[Stored items from a collection]
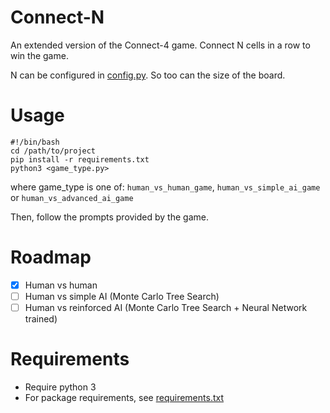 # Connect-N
An extended version of the Connect-4 game. Connect N cells in a row to win the game. 

N can be configured in [config.py](config.py). So too can the size of the board.

# Usage
```
#!/bin/bash
cd /path/to/project
pip install -r requirements.txt
python3 <game_type.py>
```
where game_type is one of: `human_vs_human_game`, `human_vs_simple_ai_game` or `human_vs_advanced_ai_game`

Then, follow the prompts provided by the game.

# Roadmap
- [x] Human vs human
- [ ] Human vs simple AI (Monte Carlo Tree Search)
- [ ] Human vs reinforced AI (Monte Carlo Tree Search + Neural Network trained)

# Requirements
- Require python 3
- For package requirements, see [requirements.txt](requirements.txt)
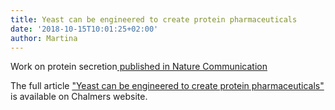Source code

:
 ```yaml
---
title: Yeast can be engineered to create protein pharmaceuticals
date: '2018-10-15T10:01:25+02:00'
author: Martina
---
```

Work on protein secretion[ published in Nature Communication](https://www.nature.com/articles/s41467-017-00999-2) 

The full article ["Yeast can be engineered to create protein pharmaceuticals"](https://www.chalmers.se/en/departments/bio/news/Pages/Yeast-can-be-engineered-to-create-protein-pharmaceuticals.aspx) is available on Chalmers website.
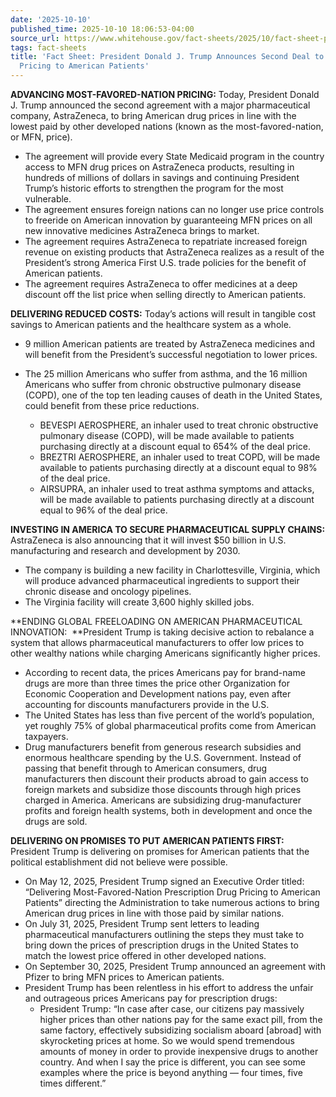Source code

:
 ```yaml
---
date: '2025-10-10'
published_time: 2025-10-10 18:06:53-04:00
source_url: https://www.whitehouse.gov/fact-sheets/2025/10/fact-sheet-president-donald-j-trump-announces-second-deal-to-bring-most-favored-nation-pricing-to-american-patients/
tags: fact-sheets
title: 'Fact Sheet: President Donald J. Trump Announces Second Deal to Bring Most-Favored-Nation
  Pricing to American Patients'
---
```

 
**ADVANCING MOST-FAVORED-NATION PRICING:** Today, President Donald J.
Trump announced the second agreement with a major pharmaceutical
company, AstraZeneca, to bring American drug prices in line with the
lowest paid by other developed nations (known as the
most-favored-nation, or MFN, price).

-   The agreement will provide every State Medicaid program in the
    country access to MFN drug prices on AstraZeneca products, resulting
    in hundreds of millions of dollars in savings and continuing
    President Trump’s historic efforts to strengthen the program for the
    most vulnerable.
-   The agreement ensures foreign nations can no longer use price
    controls to freeride on American innovation by guaranteeing MFN
    prices on all new innovative medicines AstraZeneca brings to market.
-   The agreement requires AstraZeneca to repatriate increased foreign
    revenue on existing products that AstraZeneca realizes as a result
    of the President’s strong America First U.S. trade policies for the
    benefit of American patients.
-   The agreement requires AstraZeneca to offer medicines at a deep
    discount off the list price when selling directly to American
    patients.

**DELIVERING REDUCED COSTS:** Today’s actions will result in tangible
cost savings to American patients and the healthcare system as a whole.

-   9 million American patients are treated by AstraZeneca medicines and
    will benefit from the President’s successful negotiation to lower
    prices.
-   The 25 million Americans who suffer from asthma, and the 16 million
    Americans who suffer from chronic obstructive pulmonary disease
    (COPD), one of the top ten leading causes of death in the United
    States, could benefit from these price reductions.  
    -   BEVESPI AEROSPHERE, an inhaler used to treat chronic obstructive
        pulmonary disease (COPD), will be made available to patients
        purchasing directly at a discount equal to 654% of the deal
        price.

    <!-- -->

    -   BREZTRI AEROSPHERE, an inhaler used to treat COPD, will be made
        available to patients purchasing directly at a discount equal to
        98% of the deal price.

    <!-- -->

    -   AIRSUPRA, an inhaler used to treat asthma symptoms and attacks,
        will be made available to patients purchasing directly at a
        discount equal to 96% of the deal price.

**INVESTING IN AMERICA TO SECURE PHARMACEUTICAL SUPPLY CHAINS:**
AstraZeneca is also announcing that it will invest $50 billion in U.S.
manufacturing and research and development by 2030.

-   The company is building a new facility in Charlottesville, Virginia,
    which will produce advanced pharmaceutical ingredients to support
    their chronic disease and oncology pipelines.
-   The Virginia facility will create 3,600 highly skilled jobs.

**ENDING GLOBAL FREELOADING ON AMERICAN PHARMACEUTICAL
INNOVATION:  **President Trump is taking decisive action to rebalance a
system that allows pharmaceutical manufacturers to offer low prices to
other wealthy nations while charging Americans significantly higher
prices. 

-   According to recent data, the prices Americans pay for brand-name
    drugs are more than three times the price other Organization for
    Economic Cooperation and Development nations pay, even after
    accounting for discounts manufacturers provide in the U.S.
-   The United States has less than five percent of the world’s
    population, yet roughly 75% of global pharmaceutical profits come
    from American taxpayers.
-   Drug manufacturers benefit from generous research subsidies and
    enormous healthcare spending by the U.S. Government. Instead of
    passing that benefit through to American consumers, drug
    manufacturers then discount their products abroad to gain access to
    foreign markets and subsidize those discounts through high prices
    charged in America. Americans are subsidizing drug-manufacturer
    profits and foreign health systems, both in development and once the
    drugs are sold.

**DELIVERING ON PROMISES TO PUT AMERICAN PATIENTS FIRST:** President
Trump is delivering on promises for American patients that the political
establishment did not believe were possible.

-   On May 12, 2025, President Trump signed an Executive Order titled:
    “Delivering Most-Favored-Nation Prescription Drug Pricing to
    American Patients” directing the Administration to take numerous
    actions to bring American drug prices in line with those paid by
    similar nations.
-   On July 31, 2025, President Trump sent letters to leading
    pharmaceutical manufacturers outlining the steps they must take to
    bring down the prices of prescription drugs in the United States to
    match the lowest price offered in other developed nations.
-   On September 30, 2025, President Trump announced an agreement with
    Pfizer to bring MFN prices to American patients.
-   President Trump has been relentless in his effort to address the
    unfair and outrageous prices Americans pay for prescription drugs:
    -   President Trump: “In case after case, our citizens pay massively
        higher prices than other nations pay for the same exact pill,
        from the same factory, effectively subsidizing socialism aboard
        \[abroad\] with skyrocketing prices at home. So we would spend
        tremendous amounts of money in order to provide inexpensive
        drugs to another country. And when I say the price is different,
        you can see some examples where the price is beyond anything —
        four times, five times different.”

**PROBLEM REQUIREMENTS:**
Every line that contains the string "leading" should be returned from the data.

**RESPONSE BELOW:**
    (COPD), one of the top ten leading causes of death in the United
-   On July 31, 2025, President Trump sent letters to leading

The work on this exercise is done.